Dataset entries

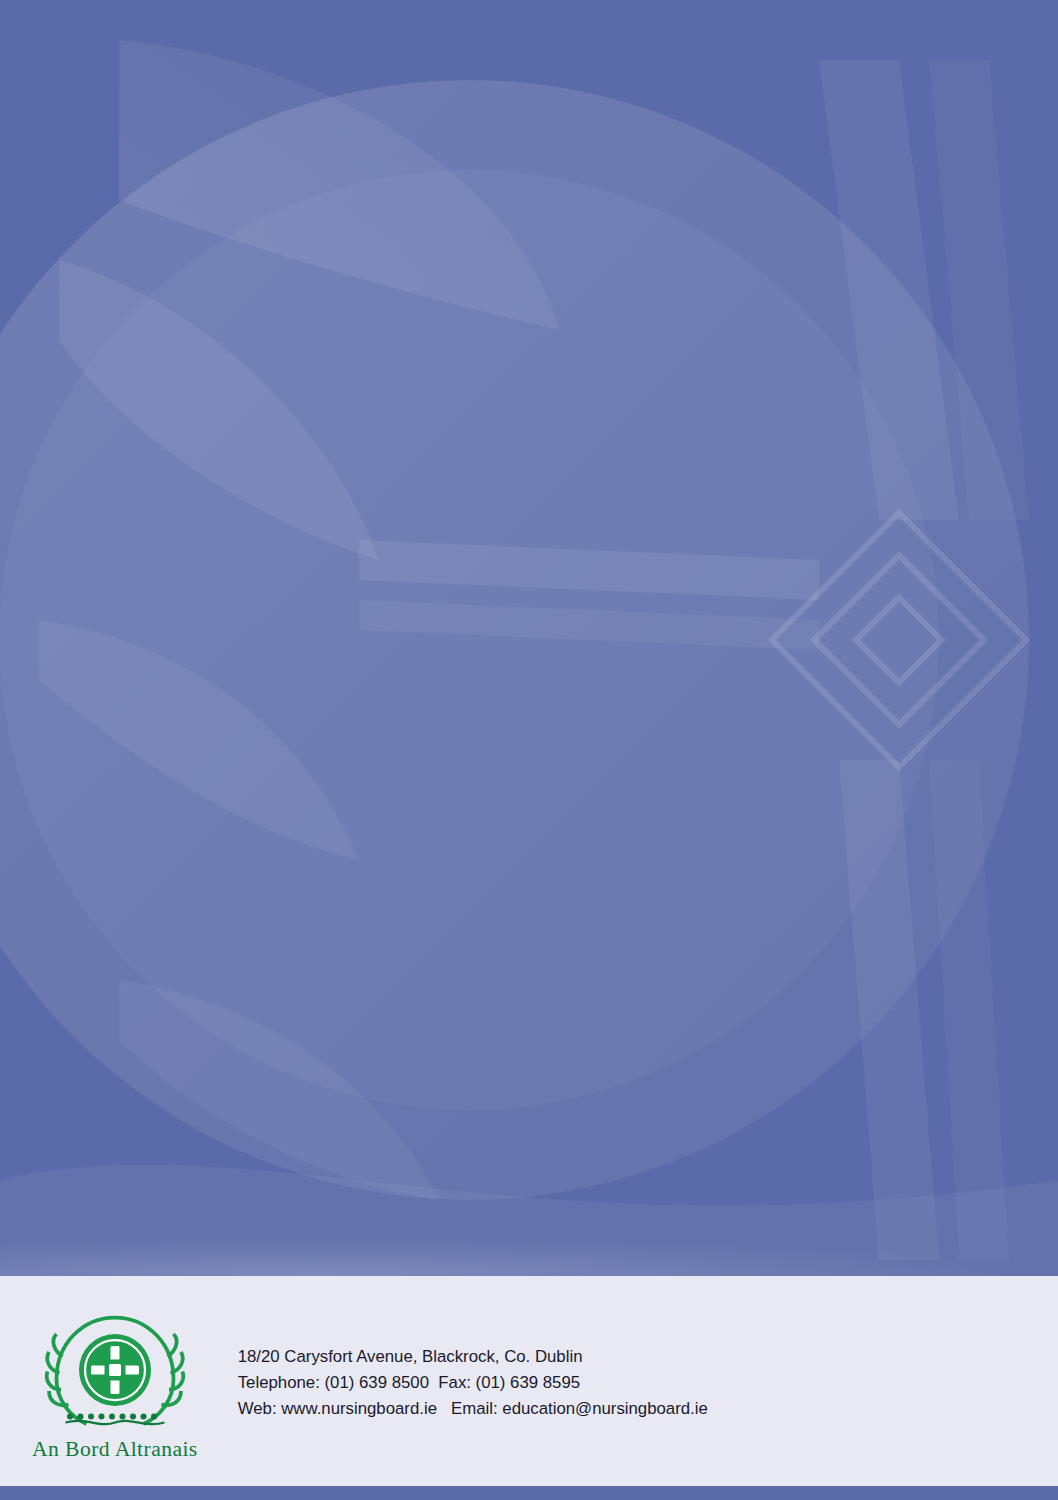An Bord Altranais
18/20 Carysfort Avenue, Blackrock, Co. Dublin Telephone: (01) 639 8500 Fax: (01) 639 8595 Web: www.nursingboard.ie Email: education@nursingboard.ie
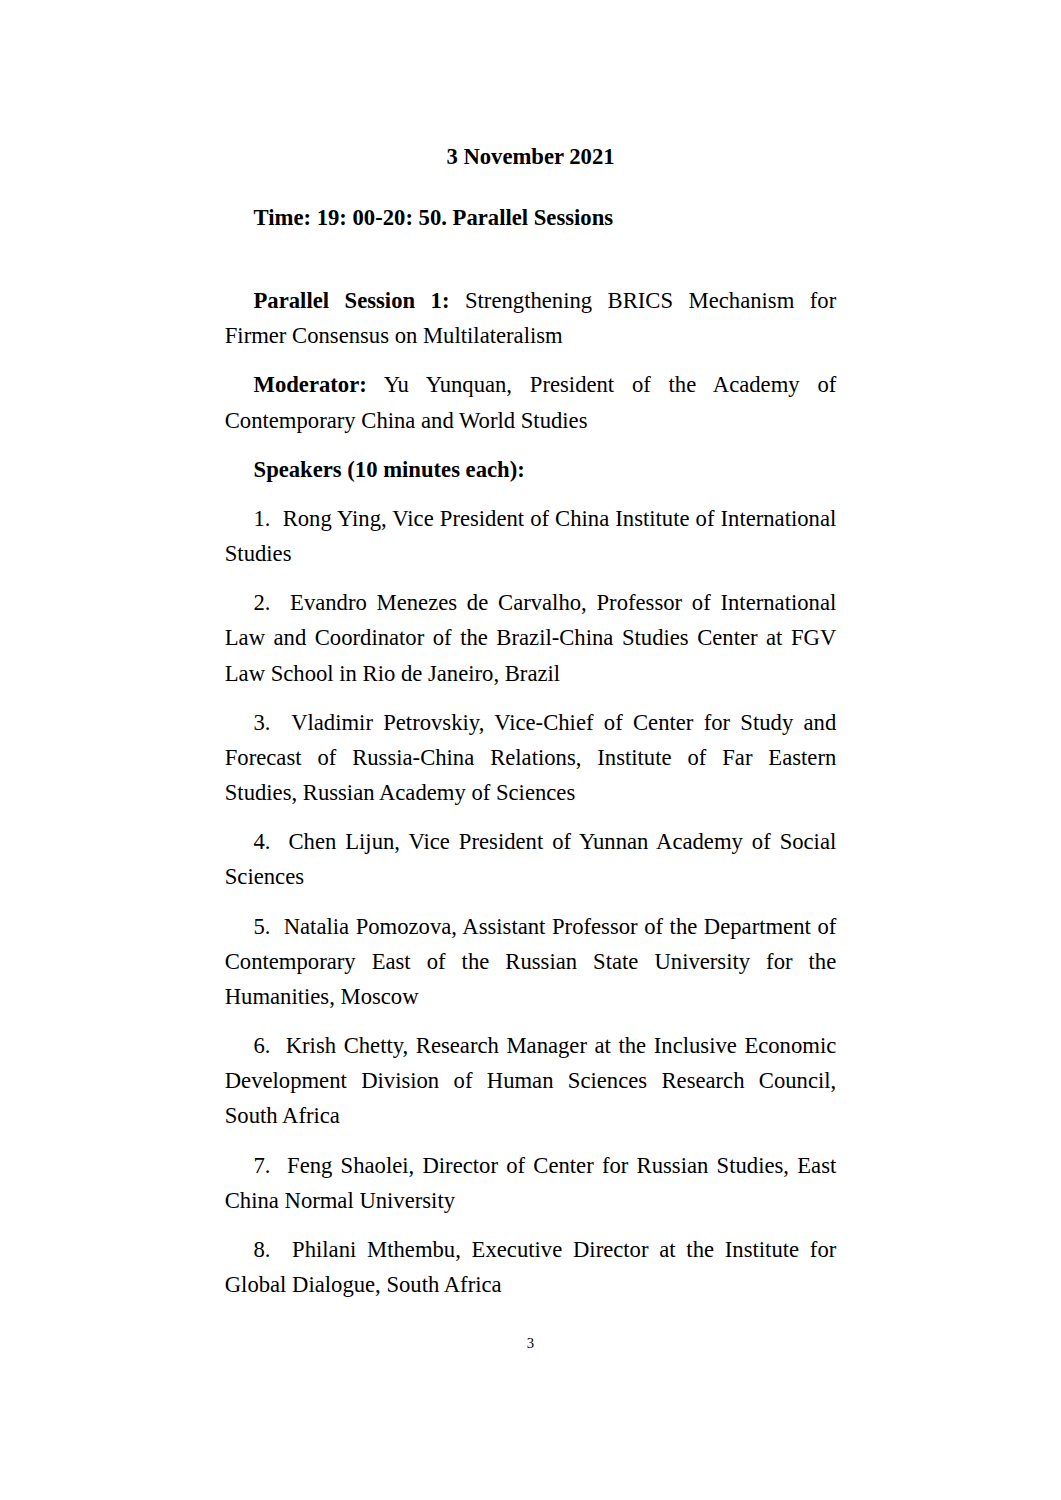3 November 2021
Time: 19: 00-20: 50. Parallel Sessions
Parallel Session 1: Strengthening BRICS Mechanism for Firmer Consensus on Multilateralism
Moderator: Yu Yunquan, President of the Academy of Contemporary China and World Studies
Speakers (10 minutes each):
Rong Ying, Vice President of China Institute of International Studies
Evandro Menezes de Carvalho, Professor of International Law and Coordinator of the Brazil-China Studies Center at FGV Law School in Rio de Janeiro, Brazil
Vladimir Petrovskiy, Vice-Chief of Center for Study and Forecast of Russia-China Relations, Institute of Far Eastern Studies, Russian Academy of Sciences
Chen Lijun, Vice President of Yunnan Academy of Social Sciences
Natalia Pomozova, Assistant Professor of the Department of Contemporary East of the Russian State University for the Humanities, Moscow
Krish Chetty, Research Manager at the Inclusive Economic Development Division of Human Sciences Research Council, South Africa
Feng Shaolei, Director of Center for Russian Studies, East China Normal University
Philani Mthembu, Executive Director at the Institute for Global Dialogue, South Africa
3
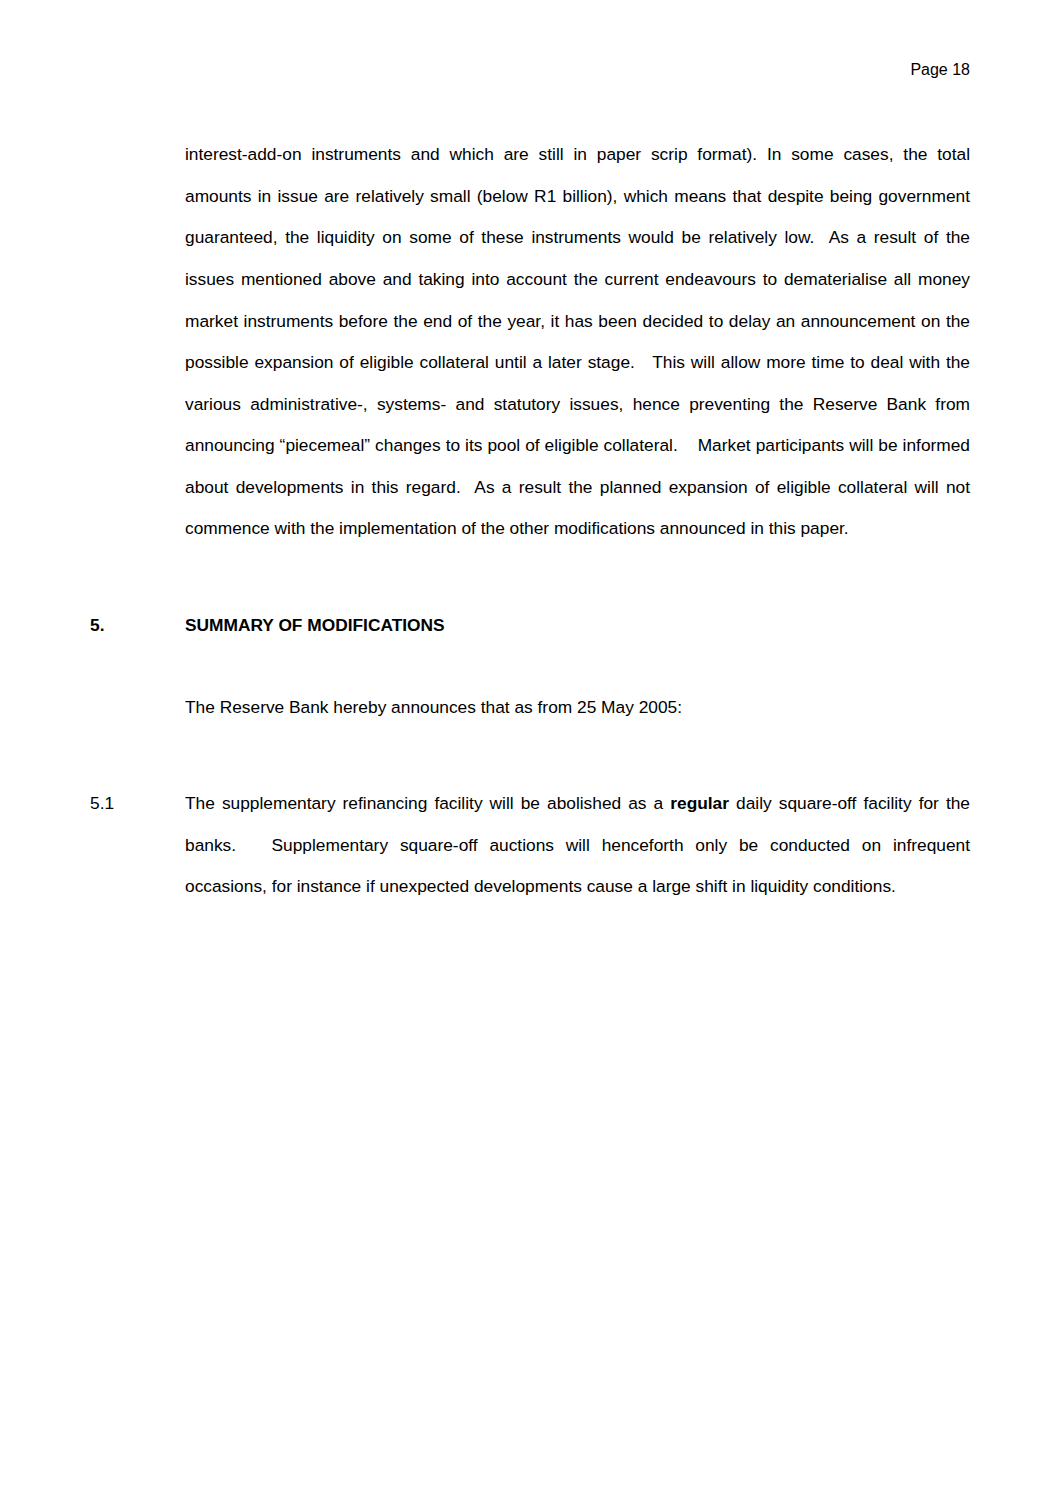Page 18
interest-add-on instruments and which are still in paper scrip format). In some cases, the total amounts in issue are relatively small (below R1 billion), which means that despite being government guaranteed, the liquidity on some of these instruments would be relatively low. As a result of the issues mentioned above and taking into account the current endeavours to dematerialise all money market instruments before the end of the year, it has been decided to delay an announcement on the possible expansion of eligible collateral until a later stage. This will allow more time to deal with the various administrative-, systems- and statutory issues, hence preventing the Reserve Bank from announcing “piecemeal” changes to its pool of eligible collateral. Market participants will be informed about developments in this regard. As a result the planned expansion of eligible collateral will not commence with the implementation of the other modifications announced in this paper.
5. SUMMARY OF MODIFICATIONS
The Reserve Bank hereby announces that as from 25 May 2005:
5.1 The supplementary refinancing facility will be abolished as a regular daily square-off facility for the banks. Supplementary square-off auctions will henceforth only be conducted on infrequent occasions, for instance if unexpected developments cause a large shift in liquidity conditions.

* _Task to carry out_: Above are the records; please give again, exactly and in full, only the lines that run from the line with "18/20 Carysfort Avenue, Blackrock, Co." through the line with "Rong Ying, Vice", with no pictures.

* _Written answer_:
18/20 Carysfort Avenue, Blackrock, Co. Dublin Telephone: (01) 639 8500 Fax: (01) 639 8595 Web: www.nursingboard.ie Email: education@nursingboard.ie
3 November 2021
Time: 19: 00-20: 50. Parallel Sessions
Parallel Session 1: Strengthening BRICS Mechanism for Firmer Consensus on Multilateralism
Moderator: Yu Yunquan, President of the Academy of Contemporary China and World Studies
Speakers (10 minutes each):
Rong Ying, Vice President of China Institute of International Studies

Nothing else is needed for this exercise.